La "luna de miel" que le regalaron los grandes medios de prensa de izquierda y la élite del Partido Demócrata a Kamala Harris, después de ser nominada a dedo como candidata presidencial azul, parece haber entrado a la recta final.
El sondeo dejó claro que los seguidores del islamismo en EEUU no piensan apoyar a Kamala Harris en noviembre como lo hicieron con Joe Biden en 2020
La "luna de miel" que le regalaron los grandes medios de prensa de izquierda y la élite del Partido Demócrata a Kamala Harris, después de ser nominada a dedo como candidata presidencial azul, parece haber entrado a la recta final.
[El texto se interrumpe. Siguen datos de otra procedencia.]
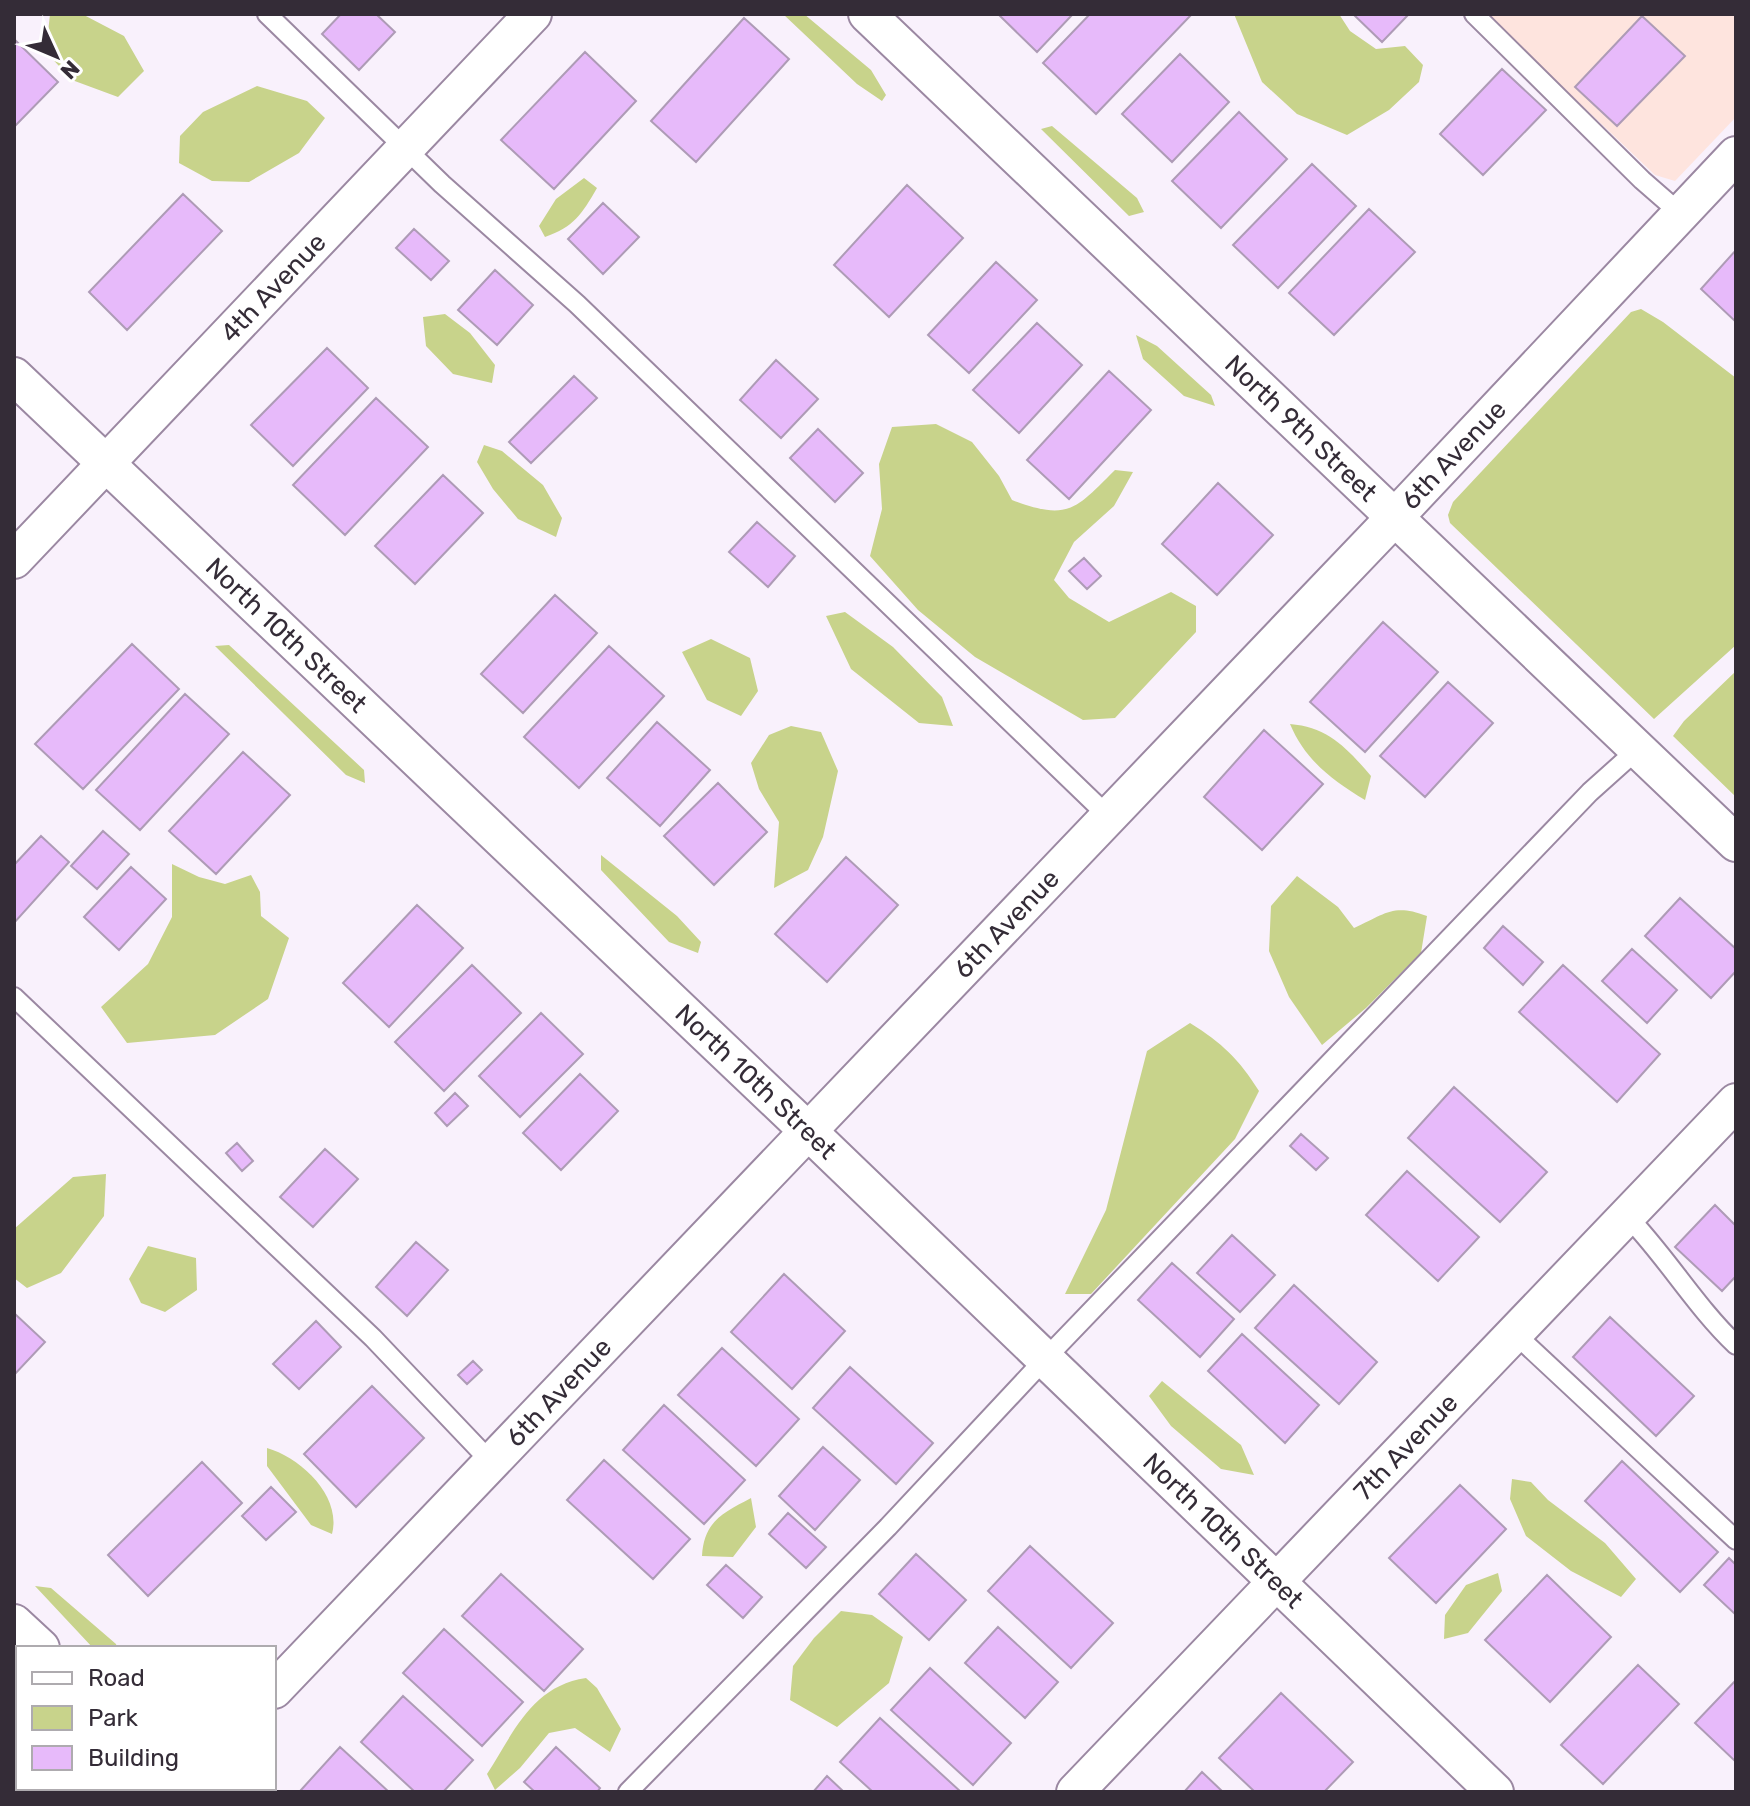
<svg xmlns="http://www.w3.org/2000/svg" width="1750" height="1806" font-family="Rubik,sans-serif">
	<rect width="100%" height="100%" fill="#f9f1fc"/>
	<path fill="#fee4de" d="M1486,14H1736V117L1675,181L1655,175Z"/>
	<path fill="#c8d38b" d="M50,14H82L124,36L144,71L118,97L72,80L46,52Z
		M783,14H804L871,70L886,95L882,101L857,84Z
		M1234,14H1339L1350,31L1376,49L1405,46L1423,65L1419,82L1389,110L1347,135L1297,114L1262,82Z
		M257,86L307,101L325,118L299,153L249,182L212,181L179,163L180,136L203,112Z
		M1052,126L1137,198L1144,212L1129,216L1041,129Z
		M584,178L597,188C582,214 574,227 545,237L539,226L556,199Z
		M1641,309L1663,322L1736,378V645L1654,719L1450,523L1448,515L1453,502L1631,312Z
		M445,314L470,333L495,365L492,383L453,374L426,346L423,317Z
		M1136,335L1157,346L1211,395L1215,406L1184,396L1143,359Z
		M936,424L972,442L999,476L1012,500C1068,521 1075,510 1115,470L1133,472L1114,506L1074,542L1054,580L1069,598L1109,622L1171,592L1196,606V632L1115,718L1083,720L975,657L918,610L870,556L882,509L879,464L892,427Z
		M484,445L502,451L543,485L562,518L556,537L518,519L493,489L477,462Z
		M845,612L893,647L942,697L953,726L919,723L851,669L826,616Z
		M711,639L750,658L758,691L741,716L707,700L682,652Z
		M229,645L364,770L365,783L346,775L215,646Z
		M1736,671V797L1673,736L1684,721Z
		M1290,724C1328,727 1347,748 1371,776L1365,800C1332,780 1305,760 1290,724Z
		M791,726L821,732L838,771L823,837L808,870L774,888L779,822L759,789L751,763L769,735Z
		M601,855L677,916L701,942L698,953L669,942L601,870Z
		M172,864L199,877L225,884L251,875L260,892L261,916L289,938L268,999L215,1035L127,1043L101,1007L148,964L172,917Z
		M1297,876L1338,907L1354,928C1385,914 1393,903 1427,916L1421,953L1366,1008L1322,1045L1289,997L1269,951L1271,906Z
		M1190,1023C1222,1043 1239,1059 1259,1091L1235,1139L1091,1294H1065L1106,1210L1147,1051Z
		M106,1174L104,1216L61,1273L27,1288L14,1278V1229L73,1177Z
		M148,1246L196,1258L197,1290L165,1312L141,1303L129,1279Z
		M1162,1381L1241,1445L1254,1475L1221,1469L1171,1426L1149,1396Z
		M267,1448C301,1458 342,1496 332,1534L311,1525L267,1466Z
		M1512,1479L1531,1482L1548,1500L1605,1543L1636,1579L1621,1597L1571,1571L1526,1536L1510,1499Z
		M751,1498L756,1527L733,1557L702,1556C704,1521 723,1513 751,1498Z
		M1498,1573L1502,1591L1468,1633L1444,1639L1445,1615L1466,1585Z
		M35,1586L51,1588L116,1644L117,1648H93Z
		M841,1611L872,1615L903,1637L889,1683L837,1727L790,1700L793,1666L814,1638Z
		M586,1678L597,1688L621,1729L610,1752L575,1728L549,1733L520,1768L495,1790L487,1774C514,1732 532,1686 586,1678Z"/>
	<path fill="#e7bafa" stroke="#ae9bb6" stroke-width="2" d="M341,14H376L395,32L359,70L322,34Z
		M998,14H1073L1037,52Z
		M1090,14H1192L1096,114L1043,63Z
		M1353,14H1409L1382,42Z
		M1642,16L1685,56L1617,126L1575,87Z
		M744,18L789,59L696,162L651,121Z
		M14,39L58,82L14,127Z
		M585,52L636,101L554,189L501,140Z
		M1180,54L1229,102L1172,162L1122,114Z
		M1502,69L1546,110L1483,175L1440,134Z
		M1239,112L1287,159L1221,228L1172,181Z
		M1312,164L1356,206L1278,288L1233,245Z
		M907,185L963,238L889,317L834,265Z
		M183,194L222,231L127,330L89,292Z
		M603,203L639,237L603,274L568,239Z
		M1369,209L1415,252L1334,335L1289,293Z
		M414,229L449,261L431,280L396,248Z
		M1736,250V322L1701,289Z
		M996,262L1037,300L969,373L928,335Z
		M495,270L533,305L497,345L458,310Z
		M1037,323L1082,365L1019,433L973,390Z
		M327,348L368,388L293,466L251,425Z
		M776,360L818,399L781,438L740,400Z
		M1109,371L1151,410L1069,499L1027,460Z
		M574,376L597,398L531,463L509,442Z
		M376,398L428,447L345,535L293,485Z
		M818,429L863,473L835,502L790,458Z
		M443,475L483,513L415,584L375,546Z
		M1218,483L1273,535L1217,595L1162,544Z
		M757,522L795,556L768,587L729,552Z
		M1084,558L1101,576L1087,589L1069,571Z
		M555,595L597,633L523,713L481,674Z
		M1383,622L1438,672L1365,752L1310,702Z
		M132,644L179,689L83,789L35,744Z
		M609,646L664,696L579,788L524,737Z
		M1448,682L1493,723L1425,797L1380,756Z
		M185,694L229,734L140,830L96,790Z
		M657,722L710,770L660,826L607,778Z
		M1264,730L1323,784L1262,850L1204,797Z
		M243,752L290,795L216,874L169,831Z
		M718,783L767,832L714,885L664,836Z
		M103,831L129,854L97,889L71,866Z
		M41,836L69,862L14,923V865Z
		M846,857L898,905L827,982L775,934Z
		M131,867L166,899L119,950L84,917Z
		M1680,898L1736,949V971L1711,998L1645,936Z
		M417,905L463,948L389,1027L343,983Z
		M1503,926L1543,962L1523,985L1484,948Z
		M1632,949L1677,990L1647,1023L1602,981Z
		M472,965L521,1013L444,1091L395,1042Z
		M1563,965L1660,1054L1617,1102L1519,1012Z
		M541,1013L583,1054L520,1117L479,1076Z
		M580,1074L618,1111L561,1170L523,1133Z
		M1454,1087L1547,1172L1500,1222L1408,1138Z
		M455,1093L468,1106L447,1126L435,1113Z
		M1301,1134L1328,1158L1316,1170L1290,1146Z
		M237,1143L253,1161L242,1171L226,1153Z
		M325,1149L358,1179L313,1227L280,1197Z
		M1407,1171L1479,1237L1438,1281L1366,1215Z
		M1715,1205L1736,1226V1276L1722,1291L1675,1247Z
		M1232,1235L1275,1275L1240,1312L1197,1273Z
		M416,1242L448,1270L407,1316L376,1287Z
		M1172,1263L1234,1319L1200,1357L1138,1300Z
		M784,1274L845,1331L792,1389L731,1332Z
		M1294,1285L1377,1362L1339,1404L1255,1328Z
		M14,1313L45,1342L14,1375Z
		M1610,1317L1694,1396L1656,1436L1573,1357Z
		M316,1321L341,1347L299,1389L273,1364Z
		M1242,1334L1319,1405L1285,1443L1208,1371Z
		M722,1348L799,1419L756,1466L678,1395Z
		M473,1361L482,1370L467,1384L458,1375Z
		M850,1367L933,1443L896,1484L813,1408Z
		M372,1386L424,1438L356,1507L304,1454Z
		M664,1405L745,1480L704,1524L623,1450Z
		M823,1447L860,1480L815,1530L779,1496Z
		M604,1460L690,1539L653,1579L567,1500Z
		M1622,1461L1718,1552L1680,1592L1585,1501Z
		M202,1462L242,1503L148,1596L108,1555Z
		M1460,1485L1506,1529L1436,1603L1389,1558Z
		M271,1487L296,1512L266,1540L242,1516Z
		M788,1513L826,1547L806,1568L769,1534Z
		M1030,1546L1113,1623L1071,1668L988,1591Z
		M916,1554L966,1600L929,1640L879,1594Z
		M1729,1558L1736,1565V1615L1704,1585Z
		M726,1565L762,1597L743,1618L707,1585Z
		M501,1574L583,1649L544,1691L462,1616Z
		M1547,1575L1611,1637L1550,1702L1485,1640Z
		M998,1627L1058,1682L1025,1718L965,1663Z
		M444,1629L523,1702L482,1746L403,1673Z
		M1638,1665L1679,1704L1603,1784L1561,1745Z
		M930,1668L1011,1743L973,1785L891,1710Z
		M1736,1680V1762L1695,1723Z
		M1281,1693L1353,1762L1324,1792H1255L1219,1758Z
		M403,1696L473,1760L443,1792H415L361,1742Z
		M880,1718L961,1792H873L840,1762Z
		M340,1747L389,1792H303L301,1790Z
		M556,1747L600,1788L597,1792H535L524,1782Z
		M18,1762V1788H46L50,1792H14V1766Z
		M1202,1772L1223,1792H1184Z
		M827,1776L844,1792H813Z"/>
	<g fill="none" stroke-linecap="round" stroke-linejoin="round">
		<g stroke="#9b88a2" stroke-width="22">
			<path id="lane" d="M267,14L442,184L577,304L1109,817
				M1474,14L1642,180L1681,214
				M14,997L373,1338L491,1462
				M1627,1216C1666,1256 1695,1306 1736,1345
				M1514,1333L1736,1540
				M628,1792L888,1527L1045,1359L1590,792L1638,749"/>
		</g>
		<g stroke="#9b88a2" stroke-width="40">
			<g id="street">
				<path id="s1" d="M867,14L1736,843"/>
				<path id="s2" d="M14,376L808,1131L1495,1792"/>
				<path id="s3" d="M14,560L533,14"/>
				<path d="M14,1623L41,1648"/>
				<path id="s4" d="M274,1690L1395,517L1736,155"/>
				<path d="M188,1788L192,1792"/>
				<path id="s5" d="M1075,1792L1736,1102"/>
			</g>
		</g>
		<use href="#lane" stroke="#fff" stroke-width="18"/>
		<use href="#street" stroke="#fff" stroke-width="36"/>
	</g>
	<g text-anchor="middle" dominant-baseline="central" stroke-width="6" stroke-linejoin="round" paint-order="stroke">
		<g font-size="26" fill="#342c37" stroke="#fff">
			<text stroke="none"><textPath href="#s3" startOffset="376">4th Avenue</textPath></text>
			<text stroke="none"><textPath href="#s1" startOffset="600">North 9th Street</textPath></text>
			<text stroke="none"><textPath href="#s4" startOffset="1708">6th Avenue</textPath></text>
			<text stroke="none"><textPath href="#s2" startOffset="376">North 10th Street</textPath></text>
			<text stroke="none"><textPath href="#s4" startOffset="1060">6th Avenue</textPath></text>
			<text stroke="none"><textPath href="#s2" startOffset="1024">North 10th Street</textPath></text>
			<text stroke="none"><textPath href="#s4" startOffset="412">6th Avenue</textPath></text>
			<text stroke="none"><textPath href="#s5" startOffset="478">7th Avenue</textPath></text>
			<text stroke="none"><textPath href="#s2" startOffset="1672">North 10th Street</textPath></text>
		</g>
	</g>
	<rect width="1750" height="1806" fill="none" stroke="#342c37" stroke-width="32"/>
	<rect x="16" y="1646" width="260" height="144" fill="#ffffff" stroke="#aeabaf" stroke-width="2"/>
	<rect x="32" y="1672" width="40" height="12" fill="#ffffff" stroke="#aeabaf" stroke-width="2"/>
	<text x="88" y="1686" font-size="24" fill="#342c37">Road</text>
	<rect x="32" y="1706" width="40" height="24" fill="#c8d38b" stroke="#aeabaf" stroke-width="2"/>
	<text x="88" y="1726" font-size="24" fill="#342c37">Park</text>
	<rect x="32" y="1746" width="40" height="24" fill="#e7bafa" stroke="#aeabaf" stroke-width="2"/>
	<text x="88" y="1766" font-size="24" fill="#342c37">Building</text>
	<g transform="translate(56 56) rotate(134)" stroke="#ffffff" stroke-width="6" paint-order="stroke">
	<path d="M0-6L14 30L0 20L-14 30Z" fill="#342c37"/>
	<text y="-12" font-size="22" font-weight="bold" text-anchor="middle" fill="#342c37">N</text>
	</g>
</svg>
En una reciente encuesta entre 1.159 musulmanes, un sector de la población en EEUU que le dio un fuerte impulso a Biden en 2020, Harris aparece empatada en intención de voto con la la candidata presidencial del Partido Verde Jill Stein, un dato que comiena a cambiar el semblante risueño de la candidata socialista en el bando azul.
El sondeo dejó claro que los seguidores del islamismo no piensan apoyar a Kamala Harris este noviembre como lo hicieron con Joe Biden y en este sentido, la representante presidencial del Partido Verde puede jugar un papel decisivo este otoño.
Queda claro, según el estudio, que los votantes musulmanes están dispuestos a vengarse de la vicepresidenta de Biden en las urnas.
Una encuesta realizada a 1.159 musulmanes publicada el jueves por el Consejo de Relaciones Estadounidenses-Islámicas muestra que Harris y Stein están empatadas con el 29% y un 11% del apoyo yendo a Donald Trump, el 4% a Cornel West y el 1% al libertario Chase Oliver. Un significativo 9% dice que no va a votar.
Para poner esa cifra en perspectiva, incluso una mayoría de demócratas, que constituye el 70% de la muestra, no respalda a Harris
A la luz de esos datos, las condiciones para Harris podrían ser peores.
"Con más del 90% de los votantes musulmanes que todavía indican que tienen una preferencia de voto o todavía están considerando qué candidato apoyar, la comunidad musulmana estadounidense sigue mostrando una fuerte determinación de participar en esta elección a pesar del descontento generalizado", escribió otra encuestadora (CAIR).
CAIR sostiene que los votantes musulmanes tienen una "presencia significativa en los estados clave", y las cifras lo confirman en dos en particular: Michigan, donde viven casi 250.000 musulmanes entre 8,4 millones de votantes registrados; y Pennsylvania, donde viven casi 150.000 más y donde los republicanos están ganando la batalla de registro con los demócratas.
En una encuesta realizada cuando todavía Joe Biden era el candidato, el 98% de los encuestados dijo que desaprobaba la gestión del Presidente acerca de la guerra entre Israel y Hamás.
Las críticas contra Harris dentro del propio Partido Demócrata y votantes de la misma tendencia han arreciado a pesar de los datos idílicos que ofrecen los grandes medios de prensa de encuestas en universidades y en los medios izquierdistas
Incluso en lugares sin una gran población musulmana, como Georgia, Harris se enfrenta a la presión y el escrutinio de un sector amplio de su partido y se ve obligada a desviarse de sus guiones de mitin para tratar de apasiguarlo.